Counting by 7s by Holly Goldberg SloanCounting by 7s by Holly Goldberg Sloan ( web | tweet )
Publication Date: August 29, 2013
Publisher: Dial
Pages: 384
Target audience: Middle grade
Keywords: tragedy, family, adoption, young geniuses
Format read: ARC from TLA. (Thanks!)
Other book reviewed by author: I’ll Be There

Summary: When her adoptive parents die in a car accident, Willow shuts down. The uber smart girl who loves to spend time in her garden no longer exists. Instead, Willow is quiet as her new companions help her to work through this tragedy.

I love Holly Goldberg Sloan’s writing because it instantly transports me back to my younger self and all the reasons I loved books in the first place.

Her themes revolve around unconventional families, tragedy, fate, and how the smallest act of kindness can utterly change someone’s life.

With her succinct writing style, Sloan has written a beautiful book about young Willow, probably the smartest protagonist I have ever encountered, who must deal with the shocking deaths of her parents. She was adopted by them, and now she is surprisingly “adopted” by high schooler Mai, her mom, her brother, and (kind sorta) her school counselor. This group of people couldn’t form a more eclectic family, and together they learn how to evolve individually as they help Willow to grieve and move forward.

At first sight, Willow is a little hard to get a handle on.
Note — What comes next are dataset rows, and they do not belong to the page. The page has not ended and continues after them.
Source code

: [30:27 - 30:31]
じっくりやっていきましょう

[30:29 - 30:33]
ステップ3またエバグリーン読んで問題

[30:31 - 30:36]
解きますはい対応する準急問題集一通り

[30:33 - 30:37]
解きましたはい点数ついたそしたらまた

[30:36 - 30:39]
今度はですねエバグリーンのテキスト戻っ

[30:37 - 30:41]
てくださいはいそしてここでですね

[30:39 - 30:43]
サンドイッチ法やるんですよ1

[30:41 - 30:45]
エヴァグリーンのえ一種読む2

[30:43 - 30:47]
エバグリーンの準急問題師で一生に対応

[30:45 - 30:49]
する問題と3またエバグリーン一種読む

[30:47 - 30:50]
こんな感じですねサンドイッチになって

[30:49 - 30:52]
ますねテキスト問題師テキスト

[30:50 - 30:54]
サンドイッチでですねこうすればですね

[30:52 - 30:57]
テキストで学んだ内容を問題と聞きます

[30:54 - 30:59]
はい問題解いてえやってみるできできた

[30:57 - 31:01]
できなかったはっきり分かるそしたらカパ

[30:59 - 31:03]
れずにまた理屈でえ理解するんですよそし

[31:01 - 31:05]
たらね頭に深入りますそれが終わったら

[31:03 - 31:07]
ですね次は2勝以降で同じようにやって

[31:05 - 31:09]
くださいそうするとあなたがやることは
She knows even the smallest details about the plants in her garden, she can learn to speak Vietnamese in record time, and she’s sort of walks around like she’s a little 50-year old with super complex brain functions. This little lady, even when brought down by absence of her parents, has no idea the effect she has on the people she comes across, and I loved watching that happen. Slowly and meaningfully, I knew Sloan would connect the dots in a way that would make me nod my head and think “all is right in this world.”

For all the serious situations surround the main plot, I promise there are some sweet, funny, and wonderful moments to counterbalance the flow.

Counting by 7s felt like a poetic masterpiece as I got swept into Willow’s story and this cast of colorful and complex characters. (I love that the adults are facing their own demons too.) It really is a team effort to make these people feel whole again, and I thoroughly enjoyed my time with them. My only warning? Have tissues on hand.